As a side note, at the end of the workflow, the security groups are modified to close the SSH port on all nodes. You can also customize the security group rules in the Terraform2/networking.tf file to adjust additional settings as needed.

Terraform also provisions EC2 instances for both master and worker nodes, using user_data scripts for node initialization:

resource "aws_instance" "Kubernetes_master" {
  tags = {
    Name    = "Kubernetes-master01"
    Service = "one-click-Kubernetes"
    Env     = "dev"
    Role    = "Kubernetes-master"
    Team    = "dev"
  }
  instance_type               = var.master_machine_type
  vpc_security_group_ids      = [aws_security_group.Kubernetes_master.id]
  subnet_id                   = aws_subnet.public.id
  key_name                    = var.key_name
  ami                         = var.Kubernetes_ami
  user_data                   = file("user_data/node_init.sh")

★ ★ ★ ★

▸ Work instructions
Reproduce the Terraform passage word for word, from "As a side note, at" up to and including "settings as needed.".

★ ★ ★ ★

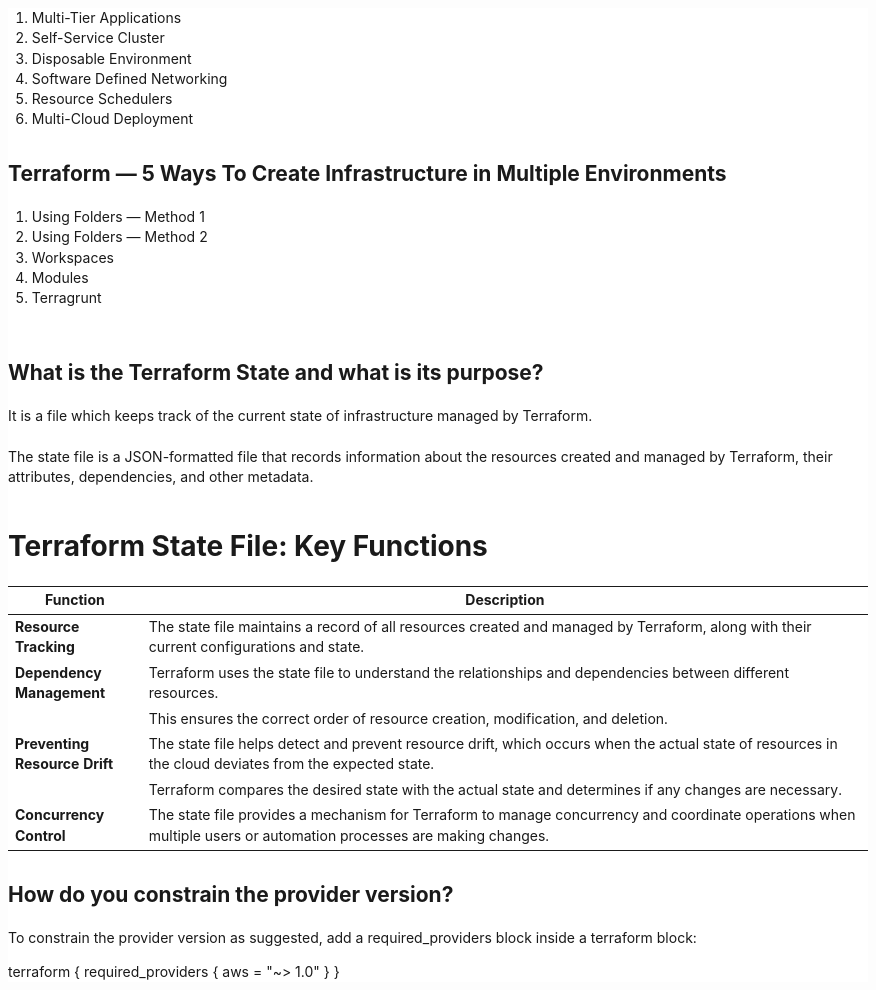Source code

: 1. Multi-Tier Applications
2. Self-Service Cluster
3. Disposable Environment
4. Software Defined Networking
5. Resource Schedulers
6. Multi-Cloud Deployment


Terraform — 5 Ways To Create Infrastructure in Multiple Environments
-------------------------------------------------------------------------------

1. Using Folders — Method 1
2. Using Folders — Method 2
3. Workspaces
4. Modules
5. Terragrunt<br><br>


What is the Terraform State and what is its purpose?
------------------------------------------------------

It is a file which keeps track of the current state of infrastructure managed by Terraform. <br><br>
The state file is a JSON-formatted file that records information about the resources created and managed by Terraform, their attributes, dependencies, and other metadata.

# Terraform State File: Key Functions

| **Function**            | **Description**                                                                                                                             |
|--------------------------|---------------------------------------------------------------------------------------------------------------------------------------------|
| **Resource Tracking**    | The state file maintains a record of all resources created and managed by Terraform, along with their current configurations and state.     |
| **Dependency Management**| Terraform uses the state file to understand the relationships and dependencies between different resources.                                 |
|                          | This ensures the correct order of resource creation, modification, and deletion.                                                          |
| **Preventing Resource Drift** | The state file helps detect and prevent resource drift, which occurs when the actual state of resources in the cloud deviates from the expected state. |
|                          | Terraform compares the desired state with the actual state and determines if any changes are necessary.                                   |
| **Concurrency Control**  | The state file provides a mechanism for Terraform to manage concurrency and coordinate operations when multiple users or automation processes are making changes. |



How do you constrain the provider version?
---------------------------------------------

To constrain the provider version as suggested, add a required_providers block inside a terraform block:

terraform {
  required_providers {
    aws = "~> 1.0"
  }
}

★ ★ ★ ★

▸ Your response
As a side note, at the end of the workflow, the security groups are modified to close the SSH port on all nodes. You can also customize the security group rules in the Terraform2/networking.tf file to adjust additional settings as needed.